#TBT: Harissa Brussels Sprouts and Broccoli (V, GF)
Thursday presents an app opportunity we simply cannot ignore. We’d spend all of our days consuming our favourite recipes if we could. So too would we consume hors d’ouerves finger foods at all times if such a practice were allowed in polite society. Whatever your weeknight plans may be, they shan’t include a knife and fork!
You may, however, require napkins.
This plant-based platter is coated with a spicy hot chili paste that could leave your hands coated if you feel a little too excited. No matter. The harissa is worth it when combined with roasted florets.

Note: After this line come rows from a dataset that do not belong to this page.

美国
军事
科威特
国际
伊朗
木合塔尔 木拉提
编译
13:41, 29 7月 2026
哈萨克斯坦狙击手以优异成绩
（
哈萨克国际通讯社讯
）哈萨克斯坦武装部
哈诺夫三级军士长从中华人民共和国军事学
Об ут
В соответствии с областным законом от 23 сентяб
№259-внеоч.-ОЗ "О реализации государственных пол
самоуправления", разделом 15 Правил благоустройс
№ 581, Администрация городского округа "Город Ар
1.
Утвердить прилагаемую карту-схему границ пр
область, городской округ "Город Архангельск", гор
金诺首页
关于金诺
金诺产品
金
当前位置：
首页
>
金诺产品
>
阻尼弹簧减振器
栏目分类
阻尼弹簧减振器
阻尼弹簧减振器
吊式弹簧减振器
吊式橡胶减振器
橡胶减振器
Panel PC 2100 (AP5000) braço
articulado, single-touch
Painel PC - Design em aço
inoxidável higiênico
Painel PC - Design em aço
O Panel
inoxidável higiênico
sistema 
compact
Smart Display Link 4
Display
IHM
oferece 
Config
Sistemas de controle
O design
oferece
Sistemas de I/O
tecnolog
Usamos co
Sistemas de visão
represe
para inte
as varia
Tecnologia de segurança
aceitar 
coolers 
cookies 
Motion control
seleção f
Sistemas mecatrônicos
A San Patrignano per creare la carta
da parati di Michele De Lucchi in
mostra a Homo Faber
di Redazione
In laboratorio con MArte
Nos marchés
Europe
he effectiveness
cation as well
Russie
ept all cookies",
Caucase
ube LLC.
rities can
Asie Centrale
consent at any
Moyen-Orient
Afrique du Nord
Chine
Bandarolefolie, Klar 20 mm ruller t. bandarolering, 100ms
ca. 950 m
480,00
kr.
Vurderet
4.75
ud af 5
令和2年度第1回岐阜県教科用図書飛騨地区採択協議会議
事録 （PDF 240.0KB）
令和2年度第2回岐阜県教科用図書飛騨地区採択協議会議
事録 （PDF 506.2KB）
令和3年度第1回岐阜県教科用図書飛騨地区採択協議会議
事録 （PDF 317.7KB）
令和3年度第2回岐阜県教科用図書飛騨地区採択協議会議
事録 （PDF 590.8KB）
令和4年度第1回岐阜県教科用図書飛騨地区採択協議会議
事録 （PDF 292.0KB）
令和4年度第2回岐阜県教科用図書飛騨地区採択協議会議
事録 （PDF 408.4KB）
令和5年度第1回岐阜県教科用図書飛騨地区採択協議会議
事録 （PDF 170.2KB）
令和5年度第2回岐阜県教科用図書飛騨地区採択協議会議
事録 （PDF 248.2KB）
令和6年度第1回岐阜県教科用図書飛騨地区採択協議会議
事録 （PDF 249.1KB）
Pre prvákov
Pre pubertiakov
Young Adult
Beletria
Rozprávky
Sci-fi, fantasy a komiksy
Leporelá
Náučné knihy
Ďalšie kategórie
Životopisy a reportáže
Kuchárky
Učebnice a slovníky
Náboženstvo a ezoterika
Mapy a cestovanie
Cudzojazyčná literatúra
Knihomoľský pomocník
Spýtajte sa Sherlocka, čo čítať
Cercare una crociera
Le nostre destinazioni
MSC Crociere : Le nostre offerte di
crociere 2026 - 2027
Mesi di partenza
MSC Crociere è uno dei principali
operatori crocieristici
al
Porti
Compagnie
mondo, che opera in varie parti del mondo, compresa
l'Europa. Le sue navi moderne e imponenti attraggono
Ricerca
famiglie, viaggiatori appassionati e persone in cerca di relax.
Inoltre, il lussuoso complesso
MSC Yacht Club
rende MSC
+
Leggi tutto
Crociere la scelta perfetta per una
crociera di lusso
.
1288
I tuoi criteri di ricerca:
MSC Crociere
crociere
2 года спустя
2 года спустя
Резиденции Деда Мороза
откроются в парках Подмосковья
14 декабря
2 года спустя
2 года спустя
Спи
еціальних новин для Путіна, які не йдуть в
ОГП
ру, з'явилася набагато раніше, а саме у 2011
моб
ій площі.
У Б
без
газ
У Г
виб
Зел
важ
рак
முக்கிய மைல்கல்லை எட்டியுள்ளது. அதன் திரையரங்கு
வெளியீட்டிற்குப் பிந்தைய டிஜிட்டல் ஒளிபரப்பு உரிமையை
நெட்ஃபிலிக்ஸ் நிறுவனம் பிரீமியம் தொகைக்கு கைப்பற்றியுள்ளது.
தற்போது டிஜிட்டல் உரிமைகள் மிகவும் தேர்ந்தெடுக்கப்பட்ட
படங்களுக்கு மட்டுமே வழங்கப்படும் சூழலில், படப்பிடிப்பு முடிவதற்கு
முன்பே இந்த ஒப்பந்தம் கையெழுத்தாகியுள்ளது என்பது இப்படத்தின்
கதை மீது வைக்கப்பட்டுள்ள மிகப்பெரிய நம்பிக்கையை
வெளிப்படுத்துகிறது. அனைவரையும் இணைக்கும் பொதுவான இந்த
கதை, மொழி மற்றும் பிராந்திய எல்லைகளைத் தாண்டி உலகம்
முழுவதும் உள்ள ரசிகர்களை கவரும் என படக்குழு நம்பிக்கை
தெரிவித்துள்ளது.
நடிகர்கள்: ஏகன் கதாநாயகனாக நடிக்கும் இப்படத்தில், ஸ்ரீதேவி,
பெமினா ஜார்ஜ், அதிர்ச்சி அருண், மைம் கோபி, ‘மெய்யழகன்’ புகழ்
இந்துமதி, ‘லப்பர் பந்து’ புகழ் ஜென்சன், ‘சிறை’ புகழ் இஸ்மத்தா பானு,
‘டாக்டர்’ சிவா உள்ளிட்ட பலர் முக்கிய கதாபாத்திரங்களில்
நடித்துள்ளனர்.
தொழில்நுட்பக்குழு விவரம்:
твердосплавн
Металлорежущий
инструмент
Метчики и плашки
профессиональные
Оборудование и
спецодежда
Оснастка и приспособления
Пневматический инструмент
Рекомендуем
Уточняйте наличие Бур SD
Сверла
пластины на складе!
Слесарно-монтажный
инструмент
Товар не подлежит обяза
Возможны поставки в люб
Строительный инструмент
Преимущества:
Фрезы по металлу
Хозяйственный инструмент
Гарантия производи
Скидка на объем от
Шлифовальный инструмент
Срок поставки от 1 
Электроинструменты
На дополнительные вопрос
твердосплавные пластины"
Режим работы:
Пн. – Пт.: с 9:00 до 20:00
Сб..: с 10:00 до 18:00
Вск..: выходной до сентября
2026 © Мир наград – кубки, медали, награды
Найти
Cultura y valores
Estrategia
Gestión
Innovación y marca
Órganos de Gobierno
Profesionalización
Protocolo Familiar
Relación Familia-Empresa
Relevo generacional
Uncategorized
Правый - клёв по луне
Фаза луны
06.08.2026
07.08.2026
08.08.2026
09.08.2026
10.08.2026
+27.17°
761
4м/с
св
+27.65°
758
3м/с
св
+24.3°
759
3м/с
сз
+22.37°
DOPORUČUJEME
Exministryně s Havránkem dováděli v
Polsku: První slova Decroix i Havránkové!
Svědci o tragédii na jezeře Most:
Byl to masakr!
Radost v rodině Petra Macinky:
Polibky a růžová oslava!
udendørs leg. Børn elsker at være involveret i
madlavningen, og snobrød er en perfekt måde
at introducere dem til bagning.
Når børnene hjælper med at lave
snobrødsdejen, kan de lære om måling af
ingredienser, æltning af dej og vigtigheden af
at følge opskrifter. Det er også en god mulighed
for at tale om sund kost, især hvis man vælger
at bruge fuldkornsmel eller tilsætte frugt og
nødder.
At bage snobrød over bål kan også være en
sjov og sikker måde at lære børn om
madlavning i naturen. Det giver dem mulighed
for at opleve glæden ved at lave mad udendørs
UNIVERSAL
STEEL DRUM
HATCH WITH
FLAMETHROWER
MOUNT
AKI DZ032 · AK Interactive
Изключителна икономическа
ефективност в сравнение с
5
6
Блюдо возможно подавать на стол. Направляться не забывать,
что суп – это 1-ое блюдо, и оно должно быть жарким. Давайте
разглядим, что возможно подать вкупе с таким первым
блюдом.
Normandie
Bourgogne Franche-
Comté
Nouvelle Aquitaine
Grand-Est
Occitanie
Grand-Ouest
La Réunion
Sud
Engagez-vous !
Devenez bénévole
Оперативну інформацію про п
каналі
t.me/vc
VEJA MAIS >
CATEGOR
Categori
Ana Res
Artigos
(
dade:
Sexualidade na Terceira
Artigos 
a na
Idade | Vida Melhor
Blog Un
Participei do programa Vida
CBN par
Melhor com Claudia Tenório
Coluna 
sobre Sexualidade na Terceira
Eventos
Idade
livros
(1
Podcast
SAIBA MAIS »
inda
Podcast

About 8 cups Brussels sprouts, halved
About 8 cups broccoli, chopped
½ cup plain plant-based yogurt
Salt and pepper, to taste
Optional: additional raw veg, for dipping
*Harissa Pro Tip: The best-ever harissa recipe (in our humble opinion) lives on page 50 of The Greenhouse Cookbook, but a store-bought variety will do
Preheat your oven to 400 F.
After cleaning and chopping your Brussels sprouts and broccoli, spread vegetables evenly on a pan or baking sheet.
Drizzle generously with about two tablespoons of olive oil, plus salt and pepper. Toss mixture, then bake for twenty minutes.
While your vegetables are roasting, mix three tablespoons of harissa paste, plus two tablespoons of olive oil, and one to two tablespoons of maple syrup. Stir your mixture well.
After twenty minutes of roasting, put your baked veggies in a bowl, and toss with this harissa mixture. Return your coated veg to their pan, place the pan back in your oven, and bake for an additional five to ten minutes.
Now for your (Fun) Dip! Mix half a cup of your favourite plain plant-based yogurt with chopped parsley, the juice of half a lemon, and a bit of salt and pepper. Once well-combined, place in your favourite dip bowl or vessel.
Once your florets are finished baking, remove pan from oven. Let cool and then serve your platter with gusto.